BEGIN Data listing
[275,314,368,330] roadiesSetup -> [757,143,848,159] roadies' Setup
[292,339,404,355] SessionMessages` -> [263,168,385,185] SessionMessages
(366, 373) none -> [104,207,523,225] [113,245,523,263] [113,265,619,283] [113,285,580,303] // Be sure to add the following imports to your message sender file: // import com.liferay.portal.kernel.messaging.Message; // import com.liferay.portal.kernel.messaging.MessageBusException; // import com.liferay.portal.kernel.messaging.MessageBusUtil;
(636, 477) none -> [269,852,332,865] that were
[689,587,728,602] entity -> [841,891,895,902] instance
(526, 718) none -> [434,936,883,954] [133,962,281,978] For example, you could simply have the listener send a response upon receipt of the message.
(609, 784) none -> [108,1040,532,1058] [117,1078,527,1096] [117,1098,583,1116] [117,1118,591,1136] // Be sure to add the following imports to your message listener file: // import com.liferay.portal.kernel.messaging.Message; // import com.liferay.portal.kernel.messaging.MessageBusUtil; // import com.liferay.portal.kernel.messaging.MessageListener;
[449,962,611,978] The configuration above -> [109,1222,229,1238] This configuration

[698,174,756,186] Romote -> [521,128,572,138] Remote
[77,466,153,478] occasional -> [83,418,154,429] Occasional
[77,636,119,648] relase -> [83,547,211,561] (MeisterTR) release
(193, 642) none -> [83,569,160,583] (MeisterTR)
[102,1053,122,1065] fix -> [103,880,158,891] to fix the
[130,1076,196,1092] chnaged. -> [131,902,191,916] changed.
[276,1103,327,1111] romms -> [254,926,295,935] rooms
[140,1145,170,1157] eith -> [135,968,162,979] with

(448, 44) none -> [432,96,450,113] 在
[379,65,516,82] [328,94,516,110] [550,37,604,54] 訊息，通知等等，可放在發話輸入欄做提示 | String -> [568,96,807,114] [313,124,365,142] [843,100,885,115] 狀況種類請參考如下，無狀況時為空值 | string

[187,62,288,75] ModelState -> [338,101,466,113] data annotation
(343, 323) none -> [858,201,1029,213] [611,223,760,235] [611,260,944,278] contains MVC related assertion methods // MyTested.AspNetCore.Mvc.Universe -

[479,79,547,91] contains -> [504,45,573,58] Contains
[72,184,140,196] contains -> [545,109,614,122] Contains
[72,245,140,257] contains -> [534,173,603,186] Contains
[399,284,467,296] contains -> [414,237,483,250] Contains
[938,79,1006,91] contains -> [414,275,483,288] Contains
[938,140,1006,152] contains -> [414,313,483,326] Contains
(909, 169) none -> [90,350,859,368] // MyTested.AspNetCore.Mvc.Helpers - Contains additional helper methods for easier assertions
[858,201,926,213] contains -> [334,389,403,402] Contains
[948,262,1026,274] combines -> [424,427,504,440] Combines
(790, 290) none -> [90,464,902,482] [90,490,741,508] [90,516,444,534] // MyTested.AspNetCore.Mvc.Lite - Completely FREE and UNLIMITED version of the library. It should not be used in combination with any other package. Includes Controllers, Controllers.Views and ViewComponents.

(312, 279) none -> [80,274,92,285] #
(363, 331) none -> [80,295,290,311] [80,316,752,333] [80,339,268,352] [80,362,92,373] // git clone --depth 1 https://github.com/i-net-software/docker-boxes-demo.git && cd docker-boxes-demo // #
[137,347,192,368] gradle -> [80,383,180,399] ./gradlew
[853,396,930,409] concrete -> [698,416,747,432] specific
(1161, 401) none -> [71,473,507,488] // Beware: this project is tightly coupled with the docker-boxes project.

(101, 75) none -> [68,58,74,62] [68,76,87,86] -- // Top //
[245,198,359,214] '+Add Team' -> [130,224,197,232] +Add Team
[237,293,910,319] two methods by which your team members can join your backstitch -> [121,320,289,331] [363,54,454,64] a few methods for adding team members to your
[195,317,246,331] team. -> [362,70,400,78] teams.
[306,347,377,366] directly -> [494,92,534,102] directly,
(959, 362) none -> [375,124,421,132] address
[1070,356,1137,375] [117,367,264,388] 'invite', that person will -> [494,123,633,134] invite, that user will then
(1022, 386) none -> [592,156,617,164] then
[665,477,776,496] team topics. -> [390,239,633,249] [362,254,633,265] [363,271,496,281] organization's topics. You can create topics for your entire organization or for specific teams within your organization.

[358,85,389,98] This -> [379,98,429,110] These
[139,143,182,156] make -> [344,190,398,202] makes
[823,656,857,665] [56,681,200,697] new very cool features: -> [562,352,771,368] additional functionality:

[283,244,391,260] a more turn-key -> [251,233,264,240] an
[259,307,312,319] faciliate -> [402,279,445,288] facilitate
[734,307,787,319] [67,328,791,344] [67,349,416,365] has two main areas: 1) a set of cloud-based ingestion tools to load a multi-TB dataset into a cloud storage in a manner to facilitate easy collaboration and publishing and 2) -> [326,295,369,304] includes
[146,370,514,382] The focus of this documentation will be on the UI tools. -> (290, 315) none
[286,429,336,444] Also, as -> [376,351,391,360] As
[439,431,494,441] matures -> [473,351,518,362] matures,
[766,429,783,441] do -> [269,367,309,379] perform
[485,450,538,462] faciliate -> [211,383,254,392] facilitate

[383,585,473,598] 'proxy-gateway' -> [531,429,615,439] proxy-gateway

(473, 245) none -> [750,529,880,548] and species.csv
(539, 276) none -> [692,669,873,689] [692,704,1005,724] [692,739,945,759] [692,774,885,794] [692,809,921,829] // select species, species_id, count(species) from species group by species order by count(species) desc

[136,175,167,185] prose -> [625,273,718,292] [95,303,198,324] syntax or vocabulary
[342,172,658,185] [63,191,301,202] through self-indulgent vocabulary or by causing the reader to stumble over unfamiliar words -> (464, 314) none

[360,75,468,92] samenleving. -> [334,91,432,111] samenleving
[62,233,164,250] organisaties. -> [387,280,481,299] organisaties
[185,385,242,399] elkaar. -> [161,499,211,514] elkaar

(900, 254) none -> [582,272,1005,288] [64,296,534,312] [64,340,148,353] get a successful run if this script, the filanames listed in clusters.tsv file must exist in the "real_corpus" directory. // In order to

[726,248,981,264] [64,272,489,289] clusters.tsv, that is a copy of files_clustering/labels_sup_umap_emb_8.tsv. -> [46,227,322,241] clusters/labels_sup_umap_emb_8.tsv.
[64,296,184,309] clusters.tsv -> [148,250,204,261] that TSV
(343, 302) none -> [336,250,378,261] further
END Data listing
▶ [Exercise details]: Could you reproduce, exactly, every line above from the line with "[358,85,389,98] This ->" to the line with "[259,307,312,319] faciliate ->", and no other line? Both ends count.

▶ [Exercise response]:
[358,85,389,98] This -> [379,98,429,110] These
[139,143,182,156] make -> [344,190,398,202] makes
[823,656,857,665] [56,681,200,697] new very cool features: -> [562,352,771,368] additional functionality:

[283,244,391,260] a more turn-key -> [251,233,264,240] an
[259,307,312,319] faciliate -> [402,279,445,288] facilitate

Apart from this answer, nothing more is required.